Exercise prompt :: Duplicate the lines in the records from the line with "Since: Thu 2020-05-14" to the line with "e5c398dd79314a9079228b", both included.

====== Extracted data ======

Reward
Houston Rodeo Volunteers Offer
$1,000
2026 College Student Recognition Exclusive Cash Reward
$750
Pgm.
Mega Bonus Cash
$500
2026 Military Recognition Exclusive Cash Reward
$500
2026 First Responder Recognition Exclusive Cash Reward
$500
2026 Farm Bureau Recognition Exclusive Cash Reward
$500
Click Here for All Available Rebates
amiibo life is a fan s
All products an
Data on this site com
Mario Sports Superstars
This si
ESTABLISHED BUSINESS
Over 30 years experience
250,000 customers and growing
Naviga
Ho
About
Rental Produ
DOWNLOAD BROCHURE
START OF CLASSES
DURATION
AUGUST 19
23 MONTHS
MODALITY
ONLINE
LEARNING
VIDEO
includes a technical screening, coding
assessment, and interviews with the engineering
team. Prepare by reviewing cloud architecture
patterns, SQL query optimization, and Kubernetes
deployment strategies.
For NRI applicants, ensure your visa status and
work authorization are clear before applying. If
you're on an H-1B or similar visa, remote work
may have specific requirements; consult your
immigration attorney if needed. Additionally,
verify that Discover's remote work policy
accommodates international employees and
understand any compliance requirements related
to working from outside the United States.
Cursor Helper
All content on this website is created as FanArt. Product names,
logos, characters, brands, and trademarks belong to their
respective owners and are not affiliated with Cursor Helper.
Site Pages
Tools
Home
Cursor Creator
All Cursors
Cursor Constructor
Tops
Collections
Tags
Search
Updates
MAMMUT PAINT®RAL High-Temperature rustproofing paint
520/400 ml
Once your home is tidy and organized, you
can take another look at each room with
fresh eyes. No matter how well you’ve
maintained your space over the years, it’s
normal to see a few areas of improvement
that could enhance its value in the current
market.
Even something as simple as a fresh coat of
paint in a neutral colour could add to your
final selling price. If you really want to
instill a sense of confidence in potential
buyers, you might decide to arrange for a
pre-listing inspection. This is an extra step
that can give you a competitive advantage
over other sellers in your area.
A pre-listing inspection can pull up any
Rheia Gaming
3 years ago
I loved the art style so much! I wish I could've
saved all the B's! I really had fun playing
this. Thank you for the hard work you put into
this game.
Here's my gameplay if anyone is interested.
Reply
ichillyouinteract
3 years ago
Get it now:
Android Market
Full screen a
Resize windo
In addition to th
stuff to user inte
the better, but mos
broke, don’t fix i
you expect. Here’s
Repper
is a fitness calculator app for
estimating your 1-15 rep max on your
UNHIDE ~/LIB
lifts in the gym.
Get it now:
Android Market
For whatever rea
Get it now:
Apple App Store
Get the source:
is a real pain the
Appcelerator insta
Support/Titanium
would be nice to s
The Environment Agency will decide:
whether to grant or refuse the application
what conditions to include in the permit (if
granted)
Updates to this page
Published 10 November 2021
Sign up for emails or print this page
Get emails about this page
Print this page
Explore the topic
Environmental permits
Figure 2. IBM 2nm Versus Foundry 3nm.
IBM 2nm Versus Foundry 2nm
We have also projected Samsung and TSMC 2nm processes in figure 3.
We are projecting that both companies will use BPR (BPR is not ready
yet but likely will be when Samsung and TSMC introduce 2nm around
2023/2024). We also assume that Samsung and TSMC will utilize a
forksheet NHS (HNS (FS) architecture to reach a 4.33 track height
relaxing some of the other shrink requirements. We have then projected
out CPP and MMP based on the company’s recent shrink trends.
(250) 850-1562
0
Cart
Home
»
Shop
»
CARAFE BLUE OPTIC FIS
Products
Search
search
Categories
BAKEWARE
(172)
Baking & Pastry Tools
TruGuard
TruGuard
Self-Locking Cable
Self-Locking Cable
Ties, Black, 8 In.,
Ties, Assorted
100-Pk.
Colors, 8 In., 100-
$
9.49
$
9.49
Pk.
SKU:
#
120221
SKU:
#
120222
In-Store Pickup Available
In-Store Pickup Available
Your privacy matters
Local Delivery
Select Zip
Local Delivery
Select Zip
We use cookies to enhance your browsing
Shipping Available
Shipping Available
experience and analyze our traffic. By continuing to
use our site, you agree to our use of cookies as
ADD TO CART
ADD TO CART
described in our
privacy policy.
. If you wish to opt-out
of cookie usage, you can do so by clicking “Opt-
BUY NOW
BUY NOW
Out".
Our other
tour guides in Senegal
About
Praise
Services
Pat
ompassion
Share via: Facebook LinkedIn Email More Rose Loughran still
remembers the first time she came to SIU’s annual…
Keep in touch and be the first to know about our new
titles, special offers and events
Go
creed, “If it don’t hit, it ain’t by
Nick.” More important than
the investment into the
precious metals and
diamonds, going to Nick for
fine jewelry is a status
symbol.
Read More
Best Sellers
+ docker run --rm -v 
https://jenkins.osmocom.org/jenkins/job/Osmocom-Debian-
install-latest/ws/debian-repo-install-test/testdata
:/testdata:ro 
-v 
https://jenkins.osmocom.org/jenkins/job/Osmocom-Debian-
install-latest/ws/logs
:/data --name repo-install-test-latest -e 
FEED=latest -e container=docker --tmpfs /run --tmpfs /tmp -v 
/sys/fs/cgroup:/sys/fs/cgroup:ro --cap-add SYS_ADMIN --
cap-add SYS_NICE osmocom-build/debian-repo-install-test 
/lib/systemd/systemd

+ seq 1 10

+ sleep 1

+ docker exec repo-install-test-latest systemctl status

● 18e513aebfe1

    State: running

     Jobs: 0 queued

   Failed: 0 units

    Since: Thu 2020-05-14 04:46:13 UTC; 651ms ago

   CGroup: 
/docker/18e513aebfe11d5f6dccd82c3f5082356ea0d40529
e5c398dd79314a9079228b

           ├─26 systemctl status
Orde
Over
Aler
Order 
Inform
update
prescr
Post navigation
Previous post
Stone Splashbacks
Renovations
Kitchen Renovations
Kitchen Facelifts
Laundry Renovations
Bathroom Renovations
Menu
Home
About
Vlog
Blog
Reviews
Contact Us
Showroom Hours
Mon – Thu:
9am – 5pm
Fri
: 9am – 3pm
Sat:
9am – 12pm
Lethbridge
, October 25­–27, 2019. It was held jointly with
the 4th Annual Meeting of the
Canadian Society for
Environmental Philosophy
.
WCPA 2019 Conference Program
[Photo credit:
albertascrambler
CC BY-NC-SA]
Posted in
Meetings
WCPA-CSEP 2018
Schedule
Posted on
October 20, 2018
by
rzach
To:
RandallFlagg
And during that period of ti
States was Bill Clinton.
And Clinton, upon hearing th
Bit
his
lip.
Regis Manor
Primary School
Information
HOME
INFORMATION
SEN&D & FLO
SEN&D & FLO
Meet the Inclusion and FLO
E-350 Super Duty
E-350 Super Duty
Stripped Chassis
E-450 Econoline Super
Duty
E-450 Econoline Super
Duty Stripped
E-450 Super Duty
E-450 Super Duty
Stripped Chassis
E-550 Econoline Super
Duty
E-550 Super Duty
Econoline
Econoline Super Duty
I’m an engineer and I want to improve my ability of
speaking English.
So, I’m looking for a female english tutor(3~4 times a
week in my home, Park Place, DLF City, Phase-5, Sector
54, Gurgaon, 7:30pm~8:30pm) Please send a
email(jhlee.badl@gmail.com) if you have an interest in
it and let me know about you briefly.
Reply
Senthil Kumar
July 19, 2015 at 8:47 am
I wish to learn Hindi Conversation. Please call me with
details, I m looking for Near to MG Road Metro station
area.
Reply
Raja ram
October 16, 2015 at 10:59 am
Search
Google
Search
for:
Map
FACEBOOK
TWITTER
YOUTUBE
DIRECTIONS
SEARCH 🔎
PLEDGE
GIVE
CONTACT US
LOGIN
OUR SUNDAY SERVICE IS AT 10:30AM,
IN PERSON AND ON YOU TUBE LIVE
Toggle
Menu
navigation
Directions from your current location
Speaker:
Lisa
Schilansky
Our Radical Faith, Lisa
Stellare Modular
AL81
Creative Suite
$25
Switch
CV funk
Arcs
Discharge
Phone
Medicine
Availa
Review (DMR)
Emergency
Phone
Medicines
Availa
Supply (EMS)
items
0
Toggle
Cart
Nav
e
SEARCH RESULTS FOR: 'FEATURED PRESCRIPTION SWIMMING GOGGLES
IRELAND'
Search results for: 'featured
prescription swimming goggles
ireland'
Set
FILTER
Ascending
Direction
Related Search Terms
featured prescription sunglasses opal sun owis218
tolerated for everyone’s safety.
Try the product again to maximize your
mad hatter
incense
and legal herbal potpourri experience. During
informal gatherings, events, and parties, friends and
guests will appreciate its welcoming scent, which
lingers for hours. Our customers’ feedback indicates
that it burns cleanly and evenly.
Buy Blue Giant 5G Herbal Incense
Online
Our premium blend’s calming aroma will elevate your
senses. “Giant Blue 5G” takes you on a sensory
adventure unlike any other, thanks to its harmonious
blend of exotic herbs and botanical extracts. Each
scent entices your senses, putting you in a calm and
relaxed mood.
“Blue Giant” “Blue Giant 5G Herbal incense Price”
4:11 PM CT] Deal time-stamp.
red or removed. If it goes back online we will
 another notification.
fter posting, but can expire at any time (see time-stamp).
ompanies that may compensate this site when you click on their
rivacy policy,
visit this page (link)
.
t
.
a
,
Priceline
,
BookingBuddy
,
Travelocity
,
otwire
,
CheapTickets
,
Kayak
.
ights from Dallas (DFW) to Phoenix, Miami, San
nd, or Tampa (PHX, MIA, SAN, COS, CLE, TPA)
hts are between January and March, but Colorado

======

Completed task ::
    Since: Thu 2020-05-14 04:46:13 UTC; 651ms ago

   CGroup: 
/docker/18e513aebfe11d5f6dccd82c3f5082356ea0d40529
e5c398dd79314a9079228b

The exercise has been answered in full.